Glossary#

Wildboar embraces the glossary of terms by scikit-learn with some additions.

time-series

The most common input to Wildboar estimators. An array-like that for which numpy.asarray will produce an array of appropriate shape, with rank 1, 2 or 3.

single time-series

A 1d-array with shape (n_timestep, ) or 2d-array with a single row or column.

univariate time-series

A 2d-array with shape (n_samples, n_timestep).

multivariate time-series

A 3d-array with shape (n_samples, n_dims, n_timestep).

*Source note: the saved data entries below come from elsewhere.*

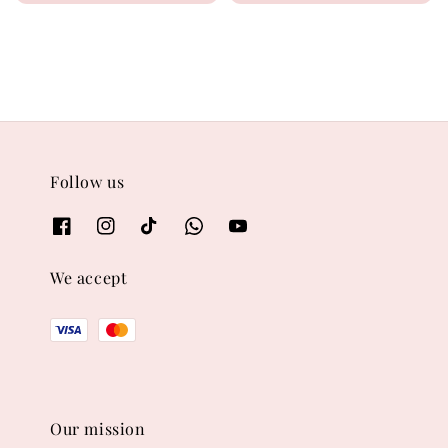
price
price
Follow us
We accept
Our mission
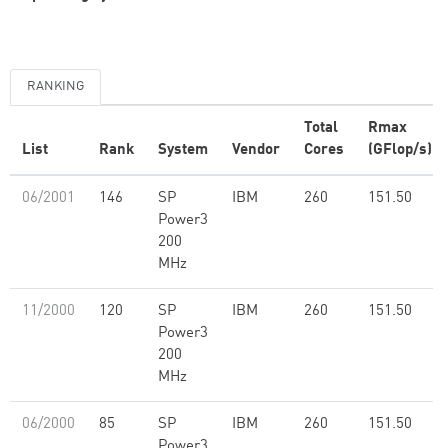
RANKING
Total
Rmax
List
Rank
System
Vendor
Cores
(GFlop/s)
06/2001
146
SP
IBM
260
151.50
Power3
200
MHz
11/2000
120
SP
IBM
260
151.50
Power3
200
MHz
06/2000
85
SP
IBM
260
151.50
Power3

variable-length time-series

A time-series were each sample or dimension can be of different length. The maximum length is given by arr.shape[-1], but each sample can have a length shorter than that.

missing-values

A missing value represented by numpy.nan.

end-of-series value

A missing value that also indicates that the time-series is variable-length, represented by wildboar.utils.variable_len.EoS. Any value with an index larger than the first EoS is assumed not to be part of the series. numpy.isnan returns True for EoS. To check for exactly EoS, use wildboar.utils.variable_len.is_end_of_series.

timestep (or n_timestep)

The length of the time series given by arr.shape[-1].

dimensions (or n_dims)

The number of dimensions of a (multivariate) time series. For 2d-arrays the number of dimensions is 1 and for 3d-arrays the number of dimensions is given by arr.shape[1].